I ran into a friend (nicknamed “the Pup”—and I have no idea why…) late Saturday as I was heading back to the Media Center to regroup and he was leaving a trailer simply marked “scoring.” Turns out he had just finished carrying the walking scoreboard for Kohki Idoki’s group that day. He said, “You won’t believe the putting exhibition I just saw. This Idoki fellow made EVERYTHING today.” That “golf-speak” about someone who putted very well turned out to be an eerie coincidence as Idoki continued his putting mastery on Sunday as he came from behind with the low round of the tournament (65) to become the 74th Champion.
A great tournament week in this golf-crazy town. The crowds at Bellerive grew steadily from Thursday through Sunday and I’m sure the PGA officials were pleased with the attendance. The course more than held its own with a winning score of -11. We now have the 2018 PGA Championship to look forward to. Bellerive is going to get a few more “tweaks” but should again stand up to the test.

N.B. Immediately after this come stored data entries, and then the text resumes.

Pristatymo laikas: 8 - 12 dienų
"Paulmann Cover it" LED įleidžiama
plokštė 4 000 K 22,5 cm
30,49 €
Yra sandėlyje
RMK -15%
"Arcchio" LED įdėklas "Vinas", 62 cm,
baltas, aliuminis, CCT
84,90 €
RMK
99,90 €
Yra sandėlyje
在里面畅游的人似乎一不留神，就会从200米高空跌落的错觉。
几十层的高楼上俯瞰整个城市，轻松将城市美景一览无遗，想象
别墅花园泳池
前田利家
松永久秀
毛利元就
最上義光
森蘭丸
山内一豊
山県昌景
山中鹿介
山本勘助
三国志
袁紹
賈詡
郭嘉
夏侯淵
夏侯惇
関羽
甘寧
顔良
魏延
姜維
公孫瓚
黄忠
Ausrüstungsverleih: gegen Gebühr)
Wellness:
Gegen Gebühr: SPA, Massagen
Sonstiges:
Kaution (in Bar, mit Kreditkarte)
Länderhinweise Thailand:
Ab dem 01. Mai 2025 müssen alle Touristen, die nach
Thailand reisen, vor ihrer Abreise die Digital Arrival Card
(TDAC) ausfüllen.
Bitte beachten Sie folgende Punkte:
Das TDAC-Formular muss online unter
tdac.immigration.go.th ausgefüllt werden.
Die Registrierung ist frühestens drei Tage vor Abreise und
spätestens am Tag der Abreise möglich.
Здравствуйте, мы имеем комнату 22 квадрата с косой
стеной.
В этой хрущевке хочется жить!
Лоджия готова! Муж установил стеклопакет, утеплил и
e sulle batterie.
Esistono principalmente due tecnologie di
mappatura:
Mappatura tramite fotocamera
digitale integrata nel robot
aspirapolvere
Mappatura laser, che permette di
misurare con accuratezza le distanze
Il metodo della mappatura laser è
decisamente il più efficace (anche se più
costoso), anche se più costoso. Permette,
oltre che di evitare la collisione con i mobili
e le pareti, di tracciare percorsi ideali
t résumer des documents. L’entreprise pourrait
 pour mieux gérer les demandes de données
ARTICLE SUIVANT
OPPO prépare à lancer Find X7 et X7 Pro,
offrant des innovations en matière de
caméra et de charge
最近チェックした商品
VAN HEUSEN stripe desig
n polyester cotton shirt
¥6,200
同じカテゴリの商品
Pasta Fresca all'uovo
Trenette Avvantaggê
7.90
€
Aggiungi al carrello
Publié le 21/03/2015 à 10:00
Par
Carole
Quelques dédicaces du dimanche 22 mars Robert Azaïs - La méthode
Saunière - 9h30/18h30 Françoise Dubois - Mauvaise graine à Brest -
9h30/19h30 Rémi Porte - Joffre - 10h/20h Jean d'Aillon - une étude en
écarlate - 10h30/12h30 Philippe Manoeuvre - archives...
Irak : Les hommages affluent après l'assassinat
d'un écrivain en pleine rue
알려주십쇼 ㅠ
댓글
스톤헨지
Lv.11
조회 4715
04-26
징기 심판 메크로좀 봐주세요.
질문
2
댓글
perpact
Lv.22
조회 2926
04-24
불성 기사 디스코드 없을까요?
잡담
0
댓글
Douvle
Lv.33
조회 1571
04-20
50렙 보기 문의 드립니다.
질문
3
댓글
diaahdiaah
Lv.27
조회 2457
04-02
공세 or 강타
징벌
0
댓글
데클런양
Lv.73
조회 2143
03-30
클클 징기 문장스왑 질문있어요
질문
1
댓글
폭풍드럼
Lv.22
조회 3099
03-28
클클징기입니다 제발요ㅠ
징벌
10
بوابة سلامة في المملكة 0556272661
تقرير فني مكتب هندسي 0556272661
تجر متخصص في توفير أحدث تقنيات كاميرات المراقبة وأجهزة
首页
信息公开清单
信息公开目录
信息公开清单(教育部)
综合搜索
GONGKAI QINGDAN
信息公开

In closing, back to Bob and Jay. We put this article under our feature department called “The Match” because their “match”, especially those first 2 days, was against the golf course and par. Bob shot even par the first day and Jay shot 1-under. So they had a bit of cushion for day two, but both were perilously close to the cut line of +4—in fact Jay had to par his 36th hole, #9, to make it “on the number.” Bob was +3 for the two days with 71-74. Both stayed completely focused on the task at hand until the last putt was holed on Friday—and their reward was two more days, and a nice paycheck, in front of the appreciative and supportive spectators in their home town. Well played, boys.